Robot Hitchhiking is Dead
Or is it? The Canadians that first led HitchBOT by the rubber hand out into the world, announced he may one day hit the streets again. This came as a relief for Americans, shouldered with the shame of HitchBOT’s beheading on home turf. And for everyone else, the news renews hope again for humanity (and robots.)
Most people hadn’t heard of HitchBOT until after HitchBOT was murdered. Fair enough. But as soon as we’ve decided to care, the robot’s biography’s already half written, and the history of this digitial stranger has made waves- not just ripples.

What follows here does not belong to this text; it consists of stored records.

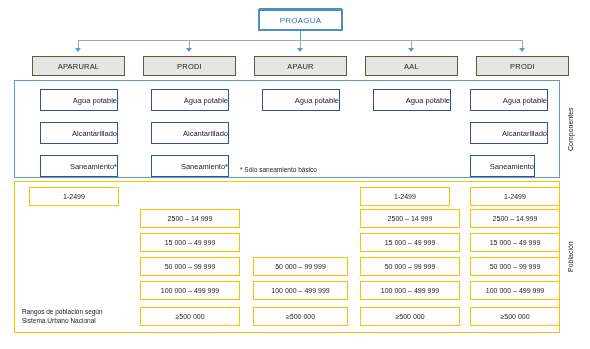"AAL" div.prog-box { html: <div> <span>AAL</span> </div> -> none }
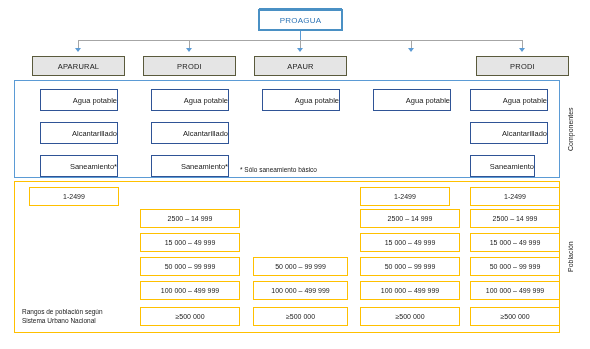"Saneamiento" div.comp-box { width: 65px -> 74px }
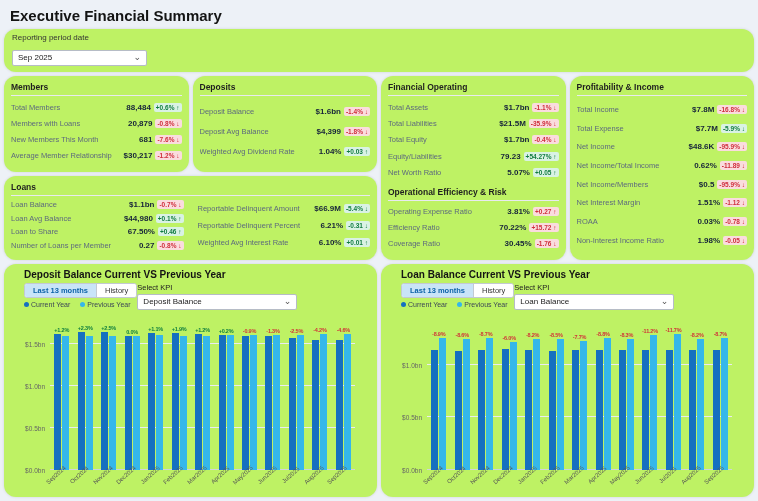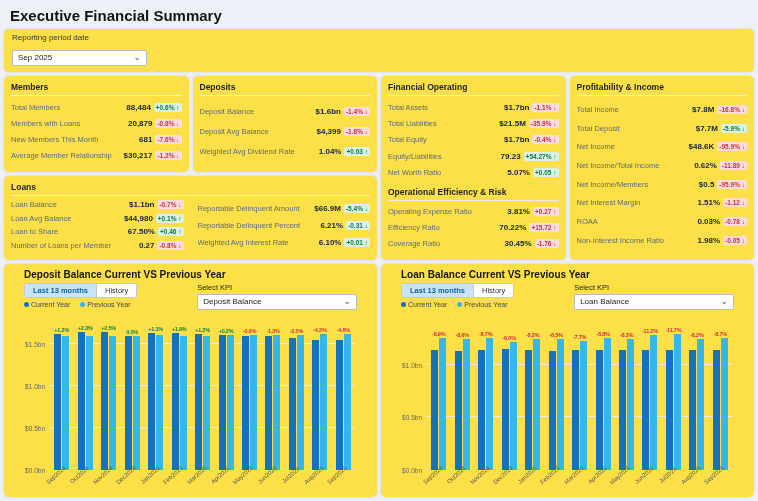"Reporting period date" .panel { background: #fde047 -> #bef264; border-radius: 5px -> 12px }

The experiment was simple. Engineer a Wikipedia factoid genius. Give it the body of a beer-bucket, attach foam arms and drop it off on the roadside to hitchhike across Canada. Collect data from HitchBOT’s attached camera and the testimony of thousands who’d encounter the robot that needed a ride. Hypothesize: can robots trust humans?
I just don’t think its fair to hypothesize, now, in the wake of HitchBOT’s murder, that robots can’t trust humans. It’s a negative opinion scraped from sad headlines instead of understanding the whole story. HitchBOT made it across North America without (ahem) a hitch. HitchBOT made it across Germany. HitchBOT didn’t make it far in America, but so what? Luck runs out. Blaming people is easy. So is blaming hitchhiking for being dangerous.
Hitchhiking was a useful adventure and a relevant mode of transportation in the pre-digital age. Now it’s relegated to fantasy (and idiocy.) Thumbs up signifies good job and good job only. Why is this?
It takes a village. You’ve got a car, I need a ride. You found me on the side of the road and you’ve got an extra seat. Oh yeah, I even have gas money. God forbid, you’re lonely and well, dangerous.
The funny thing is, hitchhiking has made a dazzling reappearance. It’s called Uber and its not that different than taxicabs (no one’s calling you crazy for relying on those.) People still hitch rides all the time and today, sticking your thumb out on Facebook is fundamentally the same as doing it on the roadside. Tell me all about reviews and the added safety of being tracked on your GPS and blah blah blah. The fact is we still depend on one another for things. And throw currency in the mix, tell me all about the costs of a ride and I’ll say the same thing. Stripped down, it’s the same pure form of barter, trade and exchange. Why did hitchhiking get such a bad rep for all these decades? Jack Kerouac would be, and Tom Robbins probably is, ashamed.
Back to HitchBOT. It’s too bad this robot had to get caught up in the glory and horror of hitchhiking. HitchBOT died near a park bench not on the open road. I don’t know if robots can trust humans but humans haven’t been able to trust humans for awhile now.